There's no way they're going to issue an actual apology. Have you read the principal's letter to the parents? He's doubling down on stupid. As are the cops.
Now why in tarnation wood a bunch a towelheads wanna kill that damn secret muslim? That just don't make no since.
Granted, the odds of one of the R candidates supporting somebody named Ahmed Mohamed were already slim. Now that Obama has come out supporting this kid, I will be shocked if any of them to come to his defense. Just look at the comments on a GOP news site. This isn't even the most vitriolic one out there. Mind you, these are the same people who rant when "Obama's" TSA takes their favorite pocket knife, calling it government overreach and unamerican. And here they are saying things like "the dumb kid deserved it," or "maybe he was just testing our defenses for a real bomb." Really?! WTF!? No wonder everybody thinks we're a bunch of racist fucks.
Talk about pass the buck! Ooh ooh! Myturn-myturn!!!
We elect mayors who appoint police chiefs who hire cops who shoot unarmed people. So clearly the voters are responsible for that too! And the victims die because the holes made by the bullets manufactured by ammo companies who get their raw materials from metals mines in Africa that use German mining equipment designed on software sold by US companies supported by IT departments in India that use telephones that were invented by Alexander Graham Bell. So it's really all his fault!!

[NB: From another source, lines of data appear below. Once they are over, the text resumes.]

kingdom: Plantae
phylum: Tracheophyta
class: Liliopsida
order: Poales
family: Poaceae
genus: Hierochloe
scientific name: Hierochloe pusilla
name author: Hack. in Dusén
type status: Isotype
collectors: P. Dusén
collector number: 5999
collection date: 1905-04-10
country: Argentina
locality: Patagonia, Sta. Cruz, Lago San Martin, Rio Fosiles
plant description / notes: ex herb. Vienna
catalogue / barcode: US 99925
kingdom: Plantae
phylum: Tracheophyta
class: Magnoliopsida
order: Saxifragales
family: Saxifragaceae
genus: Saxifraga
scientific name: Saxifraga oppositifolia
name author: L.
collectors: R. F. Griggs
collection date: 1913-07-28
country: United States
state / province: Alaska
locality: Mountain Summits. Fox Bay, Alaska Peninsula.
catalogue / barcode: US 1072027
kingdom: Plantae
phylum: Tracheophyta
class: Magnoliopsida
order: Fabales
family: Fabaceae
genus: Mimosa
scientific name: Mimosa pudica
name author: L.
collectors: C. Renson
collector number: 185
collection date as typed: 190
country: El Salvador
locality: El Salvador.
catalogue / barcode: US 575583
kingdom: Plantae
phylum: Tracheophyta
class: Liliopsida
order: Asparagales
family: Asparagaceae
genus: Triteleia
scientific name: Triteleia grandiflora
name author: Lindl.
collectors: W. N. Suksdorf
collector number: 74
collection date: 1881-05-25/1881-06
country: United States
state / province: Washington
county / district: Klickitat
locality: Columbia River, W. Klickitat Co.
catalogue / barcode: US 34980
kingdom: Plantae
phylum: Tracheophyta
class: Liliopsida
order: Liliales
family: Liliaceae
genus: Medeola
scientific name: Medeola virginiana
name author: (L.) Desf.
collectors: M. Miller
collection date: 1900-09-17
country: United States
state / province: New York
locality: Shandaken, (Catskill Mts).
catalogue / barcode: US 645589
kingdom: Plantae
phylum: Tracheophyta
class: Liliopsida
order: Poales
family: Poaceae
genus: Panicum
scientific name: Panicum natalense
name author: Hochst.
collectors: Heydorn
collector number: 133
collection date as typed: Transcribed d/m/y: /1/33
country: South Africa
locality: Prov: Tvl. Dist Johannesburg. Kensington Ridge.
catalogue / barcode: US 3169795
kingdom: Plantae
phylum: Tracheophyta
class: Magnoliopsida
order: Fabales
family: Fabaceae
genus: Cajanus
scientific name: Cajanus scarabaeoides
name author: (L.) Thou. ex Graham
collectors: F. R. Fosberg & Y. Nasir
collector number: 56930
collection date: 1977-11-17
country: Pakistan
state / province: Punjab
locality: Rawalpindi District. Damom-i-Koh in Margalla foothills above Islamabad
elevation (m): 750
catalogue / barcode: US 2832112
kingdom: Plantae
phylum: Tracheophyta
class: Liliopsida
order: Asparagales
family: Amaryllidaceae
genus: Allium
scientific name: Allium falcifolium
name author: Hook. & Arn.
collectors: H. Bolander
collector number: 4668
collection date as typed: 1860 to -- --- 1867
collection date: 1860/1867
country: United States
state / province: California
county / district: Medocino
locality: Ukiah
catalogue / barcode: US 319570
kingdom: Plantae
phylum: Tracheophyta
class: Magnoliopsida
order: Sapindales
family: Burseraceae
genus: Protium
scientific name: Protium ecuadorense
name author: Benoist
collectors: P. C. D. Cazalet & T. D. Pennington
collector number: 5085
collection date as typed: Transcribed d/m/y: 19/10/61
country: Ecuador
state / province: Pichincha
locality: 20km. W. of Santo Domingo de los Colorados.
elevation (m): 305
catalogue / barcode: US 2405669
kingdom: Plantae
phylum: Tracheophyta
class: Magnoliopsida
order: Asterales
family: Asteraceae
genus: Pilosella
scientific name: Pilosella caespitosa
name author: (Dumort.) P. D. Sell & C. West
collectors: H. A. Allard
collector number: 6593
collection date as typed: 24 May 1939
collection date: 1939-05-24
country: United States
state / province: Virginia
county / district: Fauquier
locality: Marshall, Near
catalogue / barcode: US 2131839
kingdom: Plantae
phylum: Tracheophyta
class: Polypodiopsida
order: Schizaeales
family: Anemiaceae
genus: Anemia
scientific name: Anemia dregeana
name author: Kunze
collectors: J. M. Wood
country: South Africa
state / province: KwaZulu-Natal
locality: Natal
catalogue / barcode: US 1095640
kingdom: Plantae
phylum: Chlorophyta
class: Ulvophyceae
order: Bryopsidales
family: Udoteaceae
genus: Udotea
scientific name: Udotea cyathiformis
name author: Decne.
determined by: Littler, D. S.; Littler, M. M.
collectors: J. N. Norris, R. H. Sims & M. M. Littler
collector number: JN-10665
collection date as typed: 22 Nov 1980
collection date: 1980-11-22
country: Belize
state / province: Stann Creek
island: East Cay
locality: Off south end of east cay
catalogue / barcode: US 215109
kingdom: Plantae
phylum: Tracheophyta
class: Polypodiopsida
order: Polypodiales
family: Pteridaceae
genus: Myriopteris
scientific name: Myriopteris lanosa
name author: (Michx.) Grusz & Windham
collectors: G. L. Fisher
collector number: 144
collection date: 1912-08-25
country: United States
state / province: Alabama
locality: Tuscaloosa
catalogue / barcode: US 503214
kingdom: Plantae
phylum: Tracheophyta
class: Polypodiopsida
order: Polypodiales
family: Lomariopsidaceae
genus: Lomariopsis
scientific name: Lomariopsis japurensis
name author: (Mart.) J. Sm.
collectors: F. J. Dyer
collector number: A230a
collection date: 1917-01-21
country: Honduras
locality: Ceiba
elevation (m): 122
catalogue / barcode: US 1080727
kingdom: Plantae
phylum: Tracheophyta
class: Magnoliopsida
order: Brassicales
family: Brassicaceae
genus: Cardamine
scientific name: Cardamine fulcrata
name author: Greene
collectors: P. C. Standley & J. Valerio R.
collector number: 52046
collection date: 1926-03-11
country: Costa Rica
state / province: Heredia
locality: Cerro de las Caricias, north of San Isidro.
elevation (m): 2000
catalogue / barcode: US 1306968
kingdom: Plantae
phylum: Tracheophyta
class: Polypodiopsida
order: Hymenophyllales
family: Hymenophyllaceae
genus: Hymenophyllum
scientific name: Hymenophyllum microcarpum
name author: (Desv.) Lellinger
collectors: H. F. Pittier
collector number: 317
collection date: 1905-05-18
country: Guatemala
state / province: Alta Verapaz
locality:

There's no fucking way the district's official policy is to disallow children from calling their parents. This is a rouge staff member with a vendetta, and some pinche racista cops.
You buy gas, right? Then you are paying taxes to Texas. You just don't know it.
Do you know how much a football program costs? Read Friday Night Lights sometime. Permian High School spends (or at least they used to spend) more on bandages for the football team than on the entire English department. I would not be surprised at all to find out that most programs are deeply in the red.